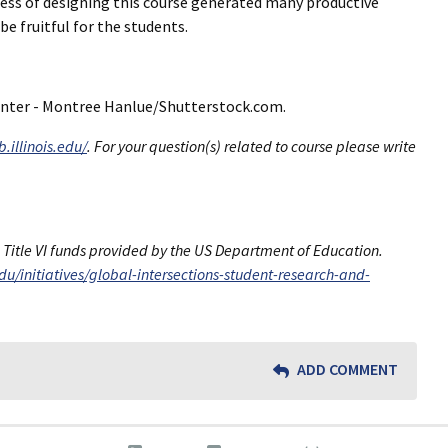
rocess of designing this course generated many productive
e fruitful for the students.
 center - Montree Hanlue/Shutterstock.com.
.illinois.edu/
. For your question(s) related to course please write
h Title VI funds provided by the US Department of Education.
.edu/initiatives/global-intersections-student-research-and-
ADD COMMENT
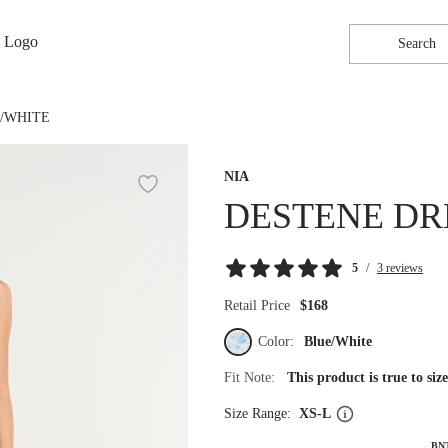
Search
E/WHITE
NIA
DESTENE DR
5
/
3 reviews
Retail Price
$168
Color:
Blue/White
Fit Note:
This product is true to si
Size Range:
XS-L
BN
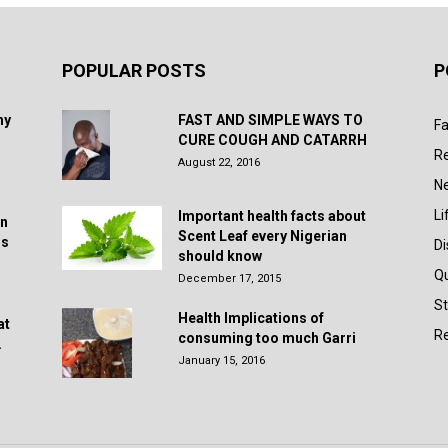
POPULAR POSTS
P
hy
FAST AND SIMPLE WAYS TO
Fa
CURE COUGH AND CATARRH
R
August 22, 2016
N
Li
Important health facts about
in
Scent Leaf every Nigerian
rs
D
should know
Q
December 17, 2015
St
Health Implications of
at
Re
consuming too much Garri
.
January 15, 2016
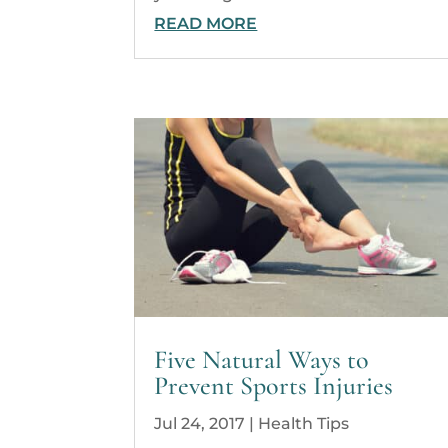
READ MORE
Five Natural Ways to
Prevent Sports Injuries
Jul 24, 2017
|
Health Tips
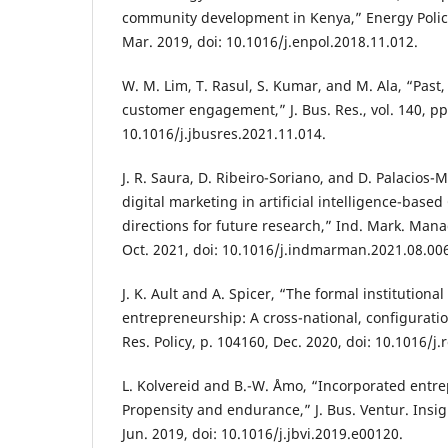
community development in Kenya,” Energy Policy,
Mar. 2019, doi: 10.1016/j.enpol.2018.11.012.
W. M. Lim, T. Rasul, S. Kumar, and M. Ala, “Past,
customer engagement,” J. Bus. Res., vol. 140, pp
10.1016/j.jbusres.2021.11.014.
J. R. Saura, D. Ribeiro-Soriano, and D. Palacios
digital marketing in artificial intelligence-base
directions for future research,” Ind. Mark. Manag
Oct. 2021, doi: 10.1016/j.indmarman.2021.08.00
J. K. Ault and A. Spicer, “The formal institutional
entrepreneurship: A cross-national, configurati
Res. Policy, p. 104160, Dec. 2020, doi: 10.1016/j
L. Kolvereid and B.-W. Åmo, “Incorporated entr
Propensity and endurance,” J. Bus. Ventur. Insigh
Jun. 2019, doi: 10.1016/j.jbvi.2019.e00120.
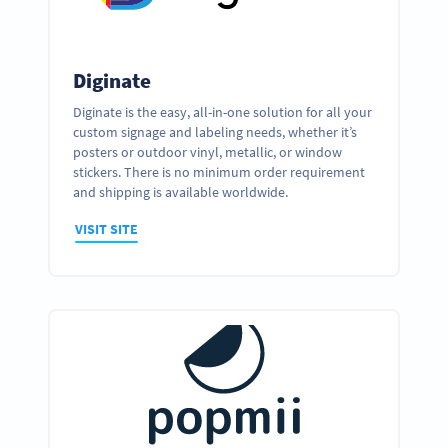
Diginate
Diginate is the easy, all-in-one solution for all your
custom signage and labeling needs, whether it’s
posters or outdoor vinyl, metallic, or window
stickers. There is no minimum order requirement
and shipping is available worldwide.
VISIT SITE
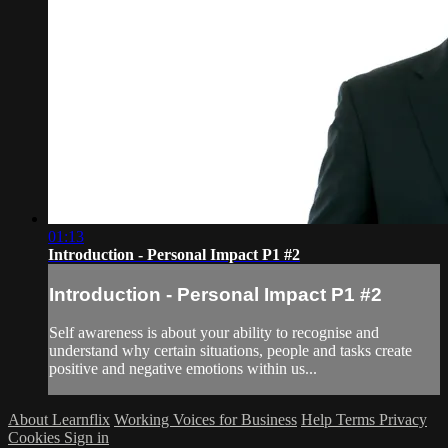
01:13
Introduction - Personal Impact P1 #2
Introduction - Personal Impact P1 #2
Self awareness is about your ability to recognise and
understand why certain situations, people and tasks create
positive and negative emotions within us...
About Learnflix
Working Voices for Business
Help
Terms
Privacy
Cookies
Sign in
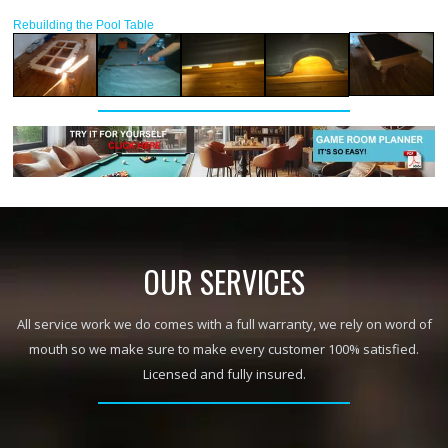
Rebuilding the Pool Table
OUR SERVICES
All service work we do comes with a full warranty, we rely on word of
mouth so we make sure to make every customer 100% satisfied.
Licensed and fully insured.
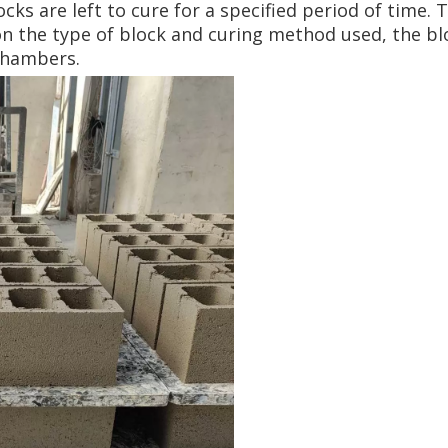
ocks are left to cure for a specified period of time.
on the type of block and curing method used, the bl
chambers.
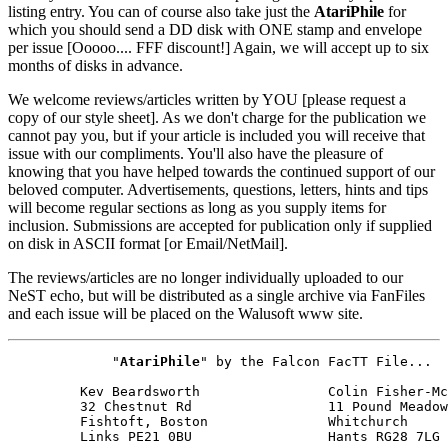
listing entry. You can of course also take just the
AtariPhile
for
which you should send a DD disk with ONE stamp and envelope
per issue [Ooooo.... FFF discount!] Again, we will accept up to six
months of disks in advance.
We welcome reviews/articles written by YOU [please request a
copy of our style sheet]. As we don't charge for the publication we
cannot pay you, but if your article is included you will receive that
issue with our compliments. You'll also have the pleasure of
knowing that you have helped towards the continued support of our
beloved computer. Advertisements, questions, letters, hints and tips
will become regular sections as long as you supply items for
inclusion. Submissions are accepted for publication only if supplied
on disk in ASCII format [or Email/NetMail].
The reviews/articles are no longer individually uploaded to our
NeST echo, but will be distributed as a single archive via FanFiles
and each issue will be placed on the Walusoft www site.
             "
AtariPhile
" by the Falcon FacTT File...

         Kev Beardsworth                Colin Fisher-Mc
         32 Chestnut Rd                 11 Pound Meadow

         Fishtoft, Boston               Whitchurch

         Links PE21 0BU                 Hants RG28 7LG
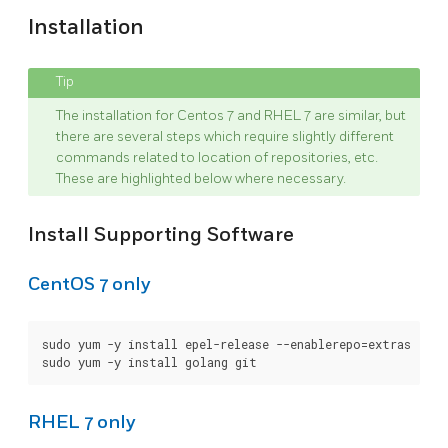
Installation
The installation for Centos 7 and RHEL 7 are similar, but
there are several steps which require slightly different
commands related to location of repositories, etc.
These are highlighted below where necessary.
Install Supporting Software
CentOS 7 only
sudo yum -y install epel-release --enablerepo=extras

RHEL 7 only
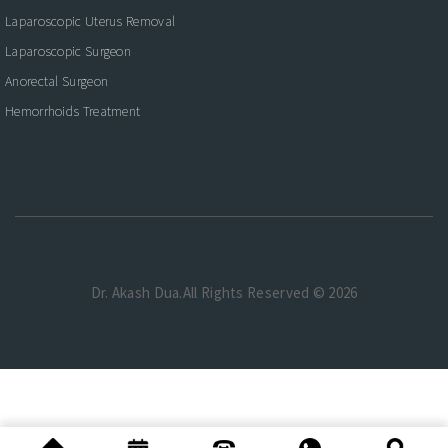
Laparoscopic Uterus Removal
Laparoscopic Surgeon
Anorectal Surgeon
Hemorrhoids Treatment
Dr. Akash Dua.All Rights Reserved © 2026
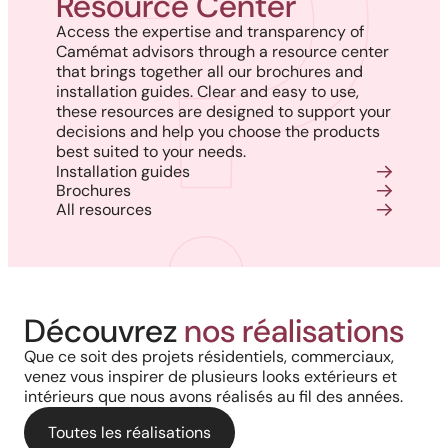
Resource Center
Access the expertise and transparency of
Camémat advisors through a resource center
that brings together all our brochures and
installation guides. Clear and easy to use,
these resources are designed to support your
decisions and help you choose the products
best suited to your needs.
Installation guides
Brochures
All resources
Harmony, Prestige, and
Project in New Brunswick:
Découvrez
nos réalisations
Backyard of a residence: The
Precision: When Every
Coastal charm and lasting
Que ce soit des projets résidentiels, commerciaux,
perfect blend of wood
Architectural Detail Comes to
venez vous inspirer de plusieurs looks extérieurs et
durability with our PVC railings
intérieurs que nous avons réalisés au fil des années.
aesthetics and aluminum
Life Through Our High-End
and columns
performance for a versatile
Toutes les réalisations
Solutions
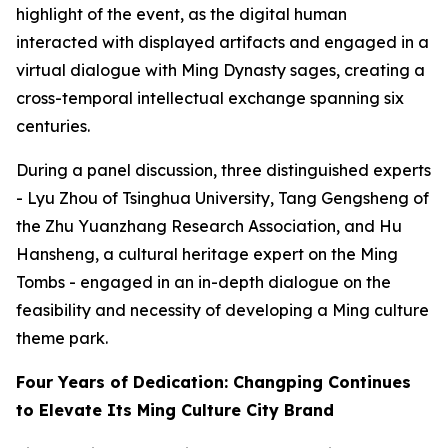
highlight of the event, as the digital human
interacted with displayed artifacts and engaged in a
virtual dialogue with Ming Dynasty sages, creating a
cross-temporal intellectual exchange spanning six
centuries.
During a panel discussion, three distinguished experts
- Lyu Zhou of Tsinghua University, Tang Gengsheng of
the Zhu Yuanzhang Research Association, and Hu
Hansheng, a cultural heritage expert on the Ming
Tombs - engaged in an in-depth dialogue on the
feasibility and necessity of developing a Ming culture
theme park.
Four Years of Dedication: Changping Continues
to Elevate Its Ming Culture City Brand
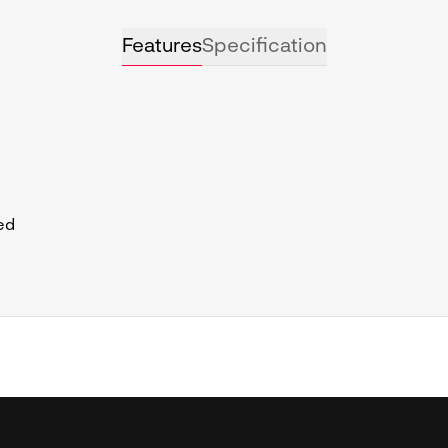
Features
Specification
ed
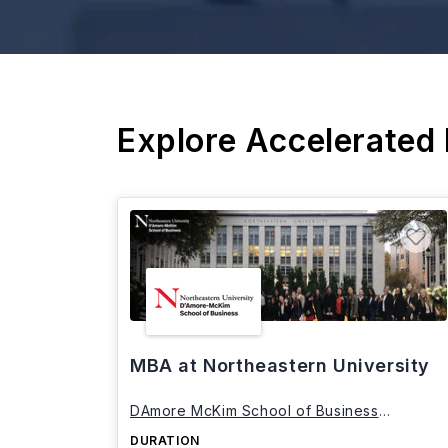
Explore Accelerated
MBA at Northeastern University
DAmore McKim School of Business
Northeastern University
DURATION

_ _ _

**Requirement**
Only an exact, picture-free copy of the entries counts as the answer.

**Exercise solution**
rocess of designing this course generated many productive
e fruitful for the students.
 center - Montree Hanlue/Shutterstock.com.
.illinois.edu/
. For your question(s) related to course please write
h Title VI funds provided by the US Department of Education.
.edu/initiatives/global-intersections-student-research-and-
ADD COMMENT
Search
E/WHITE
NIA
DESTENE DR
5
/
3 reviews
Retail Price
$168
Color:
Blue/White
Fit Note:
This product is true to si
Size Range:
XS-L
BN
POPULAR POSTS
P
hy
FAST AND SIMPLE WAYS TO
Fa
CURE COUGH AND CATARRH
R
August 22, 2016
N
Li
Important health facts about
in
Scent Leaf every Nigerian
rs
D
should know
Q
December 17, 2015
St
Health Implications of
at
Re
consuming too much Garri
.
January 15, 2016
READ MORE
Five Natural Ways to
Prevent Sports Injuries
Jul 24, 2017
|
Health Tips
community development in Kenya,” Energy Policy,
Mar. 2019, doi: 10.1016/j.enpol.2018.11.012.
W. M. Lim, T. Rasul, S. Kumar, and M. Ala, “Past,
customer engagement,” J. Bus. Res., vol. 140, pp
10.1016/j.jbusres.2021.11.014.
J. R. Saura, D. Ribeiro-Soriano, and D. Palacios
digital marketing in artificial intelligence-base
directions for future research,” Ind. Mark. Manag
Oct. 2021, doi: 10.1016/j.indmarman.2021.08.00
J. K. Ault and A. Spicer, “The formal institutional
entrepreneurship: A cross-national, configurati
Res. Policy, p. 104160, Dec. 2020, doi: 10.1016/j
L. Kolvereid and B.-W. Åmo, “Incorporated entr
Propensity and endurance,” J. Bus. Ventur. Insigh
Jun. 2019, doi: 10.1016/j.jbvi.2019.e00120.
Diginate
Diginate is the easy, all-in-one solution for all your
custom signage and labeling needs, whether it’s
posters or outdoor vinyl, metallic, or window
stickers. There is no minimum order requirement
and shipping is available worldwide.
VISIT SITE
01:13
Introduction - Personal Impact P1 #2
Introduction - Personal Impact P1 #2
Self awareness is about your ability to recognise and
understand why certain situations, people and tasks create
positive and negative emotions within us...
About Learnflix
Working Voices for Business
Help
Terms
Privacy
Cookies
Sign in
Rebuilding the Pool Table
OUR SERVICES
All service work we do comes with a full warranty, we rely on word of
mouth so we make sure to make every customer 100% satisfied.
Licensed and fully insured.
ocks are left to cure for a specified period of time.
on the type of block and curing method used, the bl
chambers.
listing entry. You can of course also take just the
AtariPhile
for
which you should send a DD disk with ONE stamp and envelope
per issue [Ooooo.... FFF discount!] Again, we will accept up to six
months of disks in advance.
We welcome reviews/articles written by YOU [please request a
copy of our style sheet]. As we don't charge for the publication we
cannot pay you, but if your article is included you will receive that
issue with our compliments. You'll also have the pleasure of
knowing that you have helped towards the continued support of our
beloved computer. Advertisements, questions, letters, hints and tips
will become regular sections as long as you supply items for
inclusion. Submissions are accepted for publication only if supplied
on disk in ASCII format [or Email/NetMail].
The reviews/articles are no longer individually uploaded to our
NeST echo, but will be distributed as a single archive via FanFiles
and each issue will be placed on the Walusoft www site.
             "
AtariPhile
" by the Falcon FacTT File...

         Kev Beardsworth                Colin Fisher-Mc
         32 Chestnut Rd                 11 Pound Meadow

         Fishtoft, Boston               Whitchurch

         Links PE21 0BU                 Hants RG28 7LG
Installation
The installation for Centos 7 and RHEL 7 are similar, but
there are several steps which require slightly different
commands related to location of repositories, etc.
These are highlighted below where necessary.
Install Supporting Software
CentOS 7 only
sudo yum -y install epel-release --enablerepo=extras

RHEL 7 only
Laparoscopic Uterus Removal
Laparoscopic Surgeon
Anorectal Surgeon
Hemorrhoids Treatment
Dr. Akash Dua.All Rights Reserved © 2026
Resource Center
Access the expertise and transparency of
Camémat advisors through a resource center
that brings together all our brochures and
installation guides. Clear and easy to use,
these resources are designed to support your
decisions and help you choose the products
best suited to your needs.
Installation guides
Brochures
All resources
Harmony, Prestige, and
Project in New Brunswick:
Découvrez
nos réalisations
Backyard of a residence: The
Precision: When Every
Coastal charm and lasting
Que ce soit des projets résidentiels, commerciaux,
perfect blend of wood
Architectural Detail Comes to
venez vous inspirer de plusieurs looks extérieurs et
durability with our PVC railings
intérieurs que nous avons réalisés au fil des années.
aesthetics and aluminum
Life Through Our High-End
and columns
performance for a versatile
Toutes les réalisations
Solutions
highlight of the event, as the digital human
interacted with displayed artifacts and engaged in a
virtual dialogue with Ming Dynasty sages, creating a
cross-temporal intellectual exchange spanning six
centuries.
During a panel discussion, three distinguished experts
- Lyu Zhou of Tsinghua University, Tang Gengsheng of
the Zhu Yuanzhang Research Association, and Hu
Hansheng, a cultural heritage expert on the Ming
Tombs - engaged in an in-depth dialogue on the
feasibility and necessity of developing a Ming culture
theme park.
Four Years of Dedication: Changping Continues
to Elevate Its Ming Culture City Brand
Features
Specification
ed
Explore Accelerated
MBA at Northeastern University
DAmore McKim School of Business
Northeastern University
DURATION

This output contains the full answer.